• [DATA FOR THIS EXERCISE]:
-*-*-
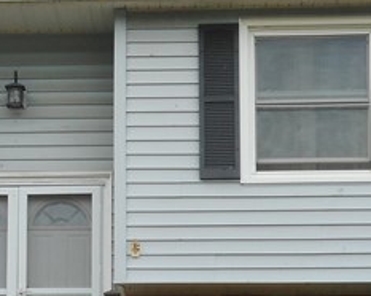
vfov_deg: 8.1
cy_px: 390
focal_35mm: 189
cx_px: -16
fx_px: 2074
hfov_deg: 10.1
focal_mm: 7.9
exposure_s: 1/125
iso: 80
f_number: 4.7
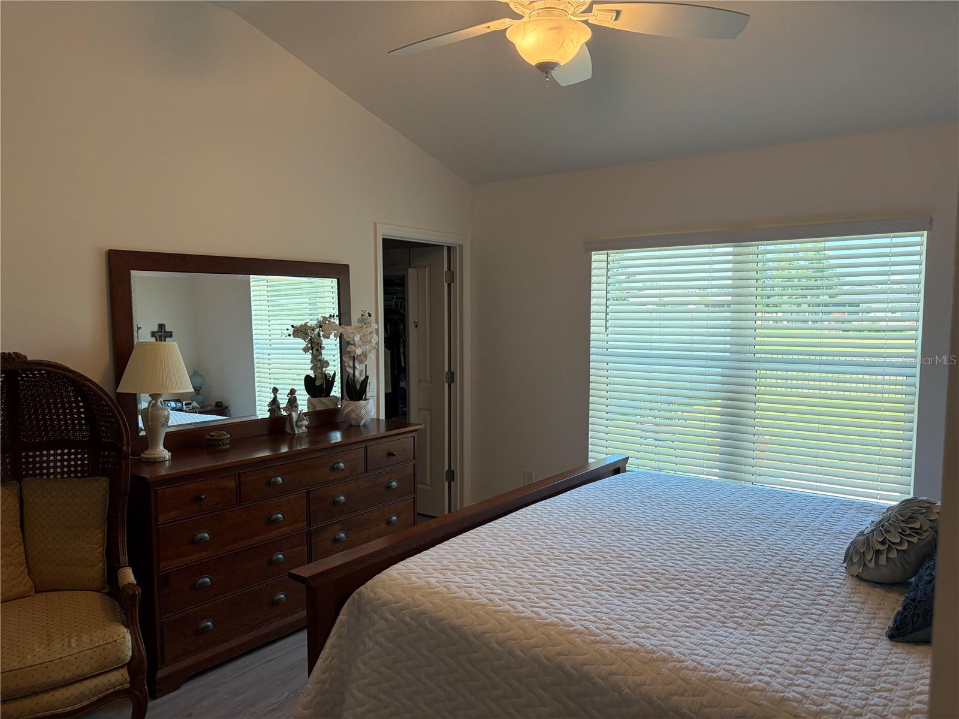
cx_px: 480
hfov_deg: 67.3
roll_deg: -0.1
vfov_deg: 53.1
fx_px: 720
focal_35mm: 26
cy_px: 360
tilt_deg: -5.6
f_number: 1.6
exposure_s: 1/127
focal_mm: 5.96
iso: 64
-*-*-
• [EXERCISE GOAL]: When a record holds a picture, leave that picture out; copy the rest verbatim.

• [COMPLETED TASK]:
vfov_deg: 8.1
cy_px: 390
focal_35mm: 189
cx_px: -16
fx_px: 2074
hfov_deg: 10.1
focal_mm: 7.9
exposure_s: 1/125
iso: 80
f_number: 4.7
cx_px: 480
hfov_deg: 67.3
roll_deg: -0.1
vfov_deg: 53.1
fx_px: 720
focal_35mm: 26
cy_px: 360
tilt_deg: -5.6
f_number: 1.6
exposure_s: 1/127
focal_mm: 5.96
iso: 64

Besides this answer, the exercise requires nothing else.